Passage fourni »
┌──

Eric Van Rompuy est bien plus que le frère de l’autre, Herman. A 58 ans, le député régional flamand a fait une croix sur ses ambitions ministérielles, contrecarrées par… Yves Leterme. L’électron libre du CD&V livre sans fard la vraie nature de son parti.
Le CD&V joue à fond la carte communautaire. C’est un bon filon ?
Nous avons gagné deux élections sur ce thème. Nous nous sommes radicalisés au cours des huit années passées dans l’opposition. Notre crédibilité, tout comme notre participation au gouvernement, est liée à la scission de BHV et à la réalisation d’une grande réforme de l’Etat.
Ce faisant, vous ne facilitez pas la tâche d’Yves Leterme, Premier ministre issu de vos rangs…
Au CD&V, aucune critique ne lui est adressée. Leterme n’a jamais proposé de compromis aux instances du parti. Il sait très bien quel est notre programme, il ne peut l’oublier. Ses prédécesseurs au 16, rue de la Loi, Martens et Dehaene, ne l’avaient jamais oublié non plus. Et ils ont réalisé des réformes de l’Etat.
S’il devait s’opposer à ce programme, au nom de la survie de son gouvernement ?

└──

[Entrées de données]
┌──

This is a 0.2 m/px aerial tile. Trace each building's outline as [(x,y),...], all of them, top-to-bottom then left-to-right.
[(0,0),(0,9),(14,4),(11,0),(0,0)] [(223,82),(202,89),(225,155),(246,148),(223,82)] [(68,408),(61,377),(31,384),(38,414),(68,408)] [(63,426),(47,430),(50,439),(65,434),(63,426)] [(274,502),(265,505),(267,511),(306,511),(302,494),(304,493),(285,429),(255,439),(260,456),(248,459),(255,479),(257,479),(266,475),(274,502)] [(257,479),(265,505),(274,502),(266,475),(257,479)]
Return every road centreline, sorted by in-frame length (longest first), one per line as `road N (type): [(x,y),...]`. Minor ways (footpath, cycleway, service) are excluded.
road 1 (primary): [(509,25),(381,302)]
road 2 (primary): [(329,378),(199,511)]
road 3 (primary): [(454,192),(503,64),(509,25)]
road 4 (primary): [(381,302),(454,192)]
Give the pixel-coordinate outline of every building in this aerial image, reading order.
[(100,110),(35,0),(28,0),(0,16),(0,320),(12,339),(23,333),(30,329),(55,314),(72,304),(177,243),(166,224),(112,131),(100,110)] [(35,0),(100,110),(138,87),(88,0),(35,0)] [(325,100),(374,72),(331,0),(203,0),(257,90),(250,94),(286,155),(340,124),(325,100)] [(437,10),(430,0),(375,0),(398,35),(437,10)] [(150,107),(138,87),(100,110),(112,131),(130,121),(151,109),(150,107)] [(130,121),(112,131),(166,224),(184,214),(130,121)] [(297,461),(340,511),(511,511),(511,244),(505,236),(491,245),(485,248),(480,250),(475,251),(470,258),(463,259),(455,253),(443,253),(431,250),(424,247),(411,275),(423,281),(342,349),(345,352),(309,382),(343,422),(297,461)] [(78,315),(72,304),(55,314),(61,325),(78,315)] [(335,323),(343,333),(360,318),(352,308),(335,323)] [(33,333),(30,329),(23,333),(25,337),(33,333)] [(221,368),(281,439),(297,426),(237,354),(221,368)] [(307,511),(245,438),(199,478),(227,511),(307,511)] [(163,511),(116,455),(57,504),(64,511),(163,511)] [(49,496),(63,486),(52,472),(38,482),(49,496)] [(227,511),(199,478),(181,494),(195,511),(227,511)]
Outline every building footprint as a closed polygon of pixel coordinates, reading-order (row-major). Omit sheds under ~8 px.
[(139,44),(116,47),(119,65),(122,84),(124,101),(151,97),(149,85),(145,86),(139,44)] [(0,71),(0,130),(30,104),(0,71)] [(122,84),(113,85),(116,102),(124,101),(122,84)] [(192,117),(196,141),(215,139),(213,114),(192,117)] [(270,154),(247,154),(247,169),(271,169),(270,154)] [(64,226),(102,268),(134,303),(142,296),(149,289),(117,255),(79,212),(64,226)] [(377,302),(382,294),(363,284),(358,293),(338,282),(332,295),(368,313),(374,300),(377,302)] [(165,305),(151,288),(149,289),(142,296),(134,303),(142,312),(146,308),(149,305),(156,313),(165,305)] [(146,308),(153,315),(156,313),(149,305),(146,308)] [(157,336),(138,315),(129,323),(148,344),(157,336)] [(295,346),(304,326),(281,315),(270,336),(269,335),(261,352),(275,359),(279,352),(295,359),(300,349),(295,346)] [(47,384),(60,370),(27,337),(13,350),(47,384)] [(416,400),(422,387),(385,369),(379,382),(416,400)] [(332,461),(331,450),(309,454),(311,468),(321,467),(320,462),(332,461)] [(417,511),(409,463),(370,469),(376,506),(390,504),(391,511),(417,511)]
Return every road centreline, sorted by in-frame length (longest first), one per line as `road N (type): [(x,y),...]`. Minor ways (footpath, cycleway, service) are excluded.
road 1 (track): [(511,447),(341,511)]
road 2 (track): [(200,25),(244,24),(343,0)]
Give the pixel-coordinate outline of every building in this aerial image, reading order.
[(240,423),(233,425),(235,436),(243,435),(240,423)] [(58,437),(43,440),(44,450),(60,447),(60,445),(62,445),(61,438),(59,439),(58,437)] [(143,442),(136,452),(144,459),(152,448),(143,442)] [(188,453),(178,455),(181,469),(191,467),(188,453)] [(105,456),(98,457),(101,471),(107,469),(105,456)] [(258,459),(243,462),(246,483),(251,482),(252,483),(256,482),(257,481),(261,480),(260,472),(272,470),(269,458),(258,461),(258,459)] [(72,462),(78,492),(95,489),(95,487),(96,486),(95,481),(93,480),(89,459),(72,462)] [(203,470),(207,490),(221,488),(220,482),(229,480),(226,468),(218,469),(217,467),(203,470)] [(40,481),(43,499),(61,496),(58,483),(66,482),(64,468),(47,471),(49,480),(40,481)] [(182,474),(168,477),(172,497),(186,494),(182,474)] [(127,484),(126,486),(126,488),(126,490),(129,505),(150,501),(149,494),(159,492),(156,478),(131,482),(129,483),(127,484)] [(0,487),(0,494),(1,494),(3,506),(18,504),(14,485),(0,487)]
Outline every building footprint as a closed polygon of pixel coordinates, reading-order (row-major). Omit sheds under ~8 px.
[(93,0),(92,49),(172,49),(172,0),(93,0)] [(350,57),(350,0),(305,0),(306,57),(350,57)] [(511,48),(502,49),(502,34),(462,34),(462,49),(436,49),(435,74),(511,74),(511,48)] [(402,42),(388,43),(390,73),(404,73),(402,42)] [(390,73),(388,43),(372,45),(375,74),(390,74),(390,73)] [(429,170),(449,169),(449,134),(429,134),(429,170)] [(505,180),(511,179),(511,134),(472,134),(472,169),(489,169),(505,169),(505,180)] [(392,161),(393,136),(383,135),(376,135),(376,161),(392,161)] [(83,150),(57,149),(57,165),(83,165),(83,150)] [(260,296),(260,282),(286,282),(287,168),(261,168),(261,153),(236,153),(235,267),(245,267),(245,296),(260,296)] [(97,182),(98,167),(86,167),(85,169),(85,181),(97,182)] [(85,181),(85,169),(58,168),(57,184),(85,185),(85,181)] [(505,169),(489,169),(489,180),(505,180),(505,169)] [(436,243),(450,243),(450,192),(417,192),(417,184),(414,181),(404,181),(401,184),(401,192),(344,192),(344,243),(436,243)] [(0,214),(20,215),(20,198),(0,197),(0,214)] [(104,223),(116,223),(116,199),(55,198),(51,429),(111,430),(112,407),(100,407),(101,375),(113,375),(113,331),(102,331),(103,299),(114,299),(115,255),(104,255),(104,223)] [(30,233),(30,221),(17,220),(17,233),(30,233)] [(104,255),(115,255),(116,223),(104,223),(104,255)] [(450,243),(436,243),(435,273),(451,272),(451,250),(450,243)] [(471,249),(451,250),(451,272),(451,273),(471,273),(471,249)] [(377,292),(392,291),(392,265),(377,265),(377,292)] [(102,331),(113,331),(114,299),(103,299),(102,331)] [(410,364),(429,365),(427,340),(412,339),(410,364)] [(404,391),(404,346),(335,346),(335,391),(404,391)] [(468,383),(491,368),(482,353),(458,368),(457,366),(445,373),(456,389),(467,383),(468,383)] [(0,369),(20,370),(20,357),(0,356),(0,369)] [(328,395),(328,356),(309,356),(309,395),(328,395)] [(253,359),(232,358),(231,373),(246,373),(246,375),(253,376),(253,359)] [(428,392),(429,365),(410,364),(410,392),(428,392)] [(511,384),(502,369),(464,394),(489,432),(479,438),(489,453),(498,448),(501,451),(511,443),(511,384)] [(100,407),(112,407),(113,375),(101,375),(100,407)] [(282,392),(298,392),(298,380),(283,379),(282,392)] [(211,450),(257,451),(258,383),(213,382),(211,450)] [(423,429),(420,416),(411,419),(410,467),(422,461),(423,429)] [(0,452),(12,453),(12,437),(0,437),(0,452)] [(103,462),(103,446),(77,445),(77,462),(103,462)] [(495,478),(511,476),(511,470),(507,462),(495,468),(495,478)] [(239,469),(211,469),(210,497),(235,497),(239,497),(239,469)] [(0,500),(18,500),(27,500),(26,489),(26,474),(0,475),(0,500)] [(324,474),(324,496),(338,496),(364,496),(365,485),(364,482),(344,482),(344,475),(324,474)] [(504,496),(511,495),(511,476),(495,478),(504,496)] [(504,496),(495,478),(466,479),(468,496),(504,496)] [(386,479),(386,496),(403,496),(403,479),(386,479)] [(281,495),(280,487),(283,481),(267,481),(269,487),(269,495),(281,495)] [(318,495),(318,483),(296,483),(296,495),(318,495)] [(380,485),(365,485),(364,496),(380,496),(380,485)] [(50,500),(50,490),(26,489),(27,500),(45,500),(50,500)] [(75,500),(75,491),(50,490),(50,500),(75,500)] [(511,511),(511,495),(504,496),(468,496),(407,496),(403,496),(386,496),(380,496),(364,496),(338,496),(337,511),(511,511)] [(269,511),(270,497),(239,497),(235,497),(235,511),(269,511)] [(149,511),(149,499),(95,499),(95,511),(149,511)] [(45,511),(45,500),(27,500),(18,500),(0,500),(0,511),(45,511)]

└──

Tâches à réaliser »
A. Citez toutes les personnes nommées dans le passage.
B. D'après le passage, combien d'années le CD&V a-t-il passées dans l'opposition ?
C. Pour chaque affirmation, indiquez si elle concorde avec le passage : (i) le CD&V a gagné deux élections sur le thème communautaire ; (ii) Yves Leterme a proposé des compromis aux instances du parti ; (iii) Eric Van Rompuy nourrit encore des ambitions ministérielles.
Fondez-vous uniquement sur le passage.

Solutions par tâche »
A. Eric Van Rompuy, Herman, Yves Leterme, Martens, Dehaene

B. Huit années.

C.
(i) Oui : « Nous avons gagné deux élections sur ce thème »
(ii) Non : « Leterme n’a jamais proposé de compromis aux instances du parti »
(iii) Non : « le député régional flamand a fait une croix sur ses ambitions ministérielles »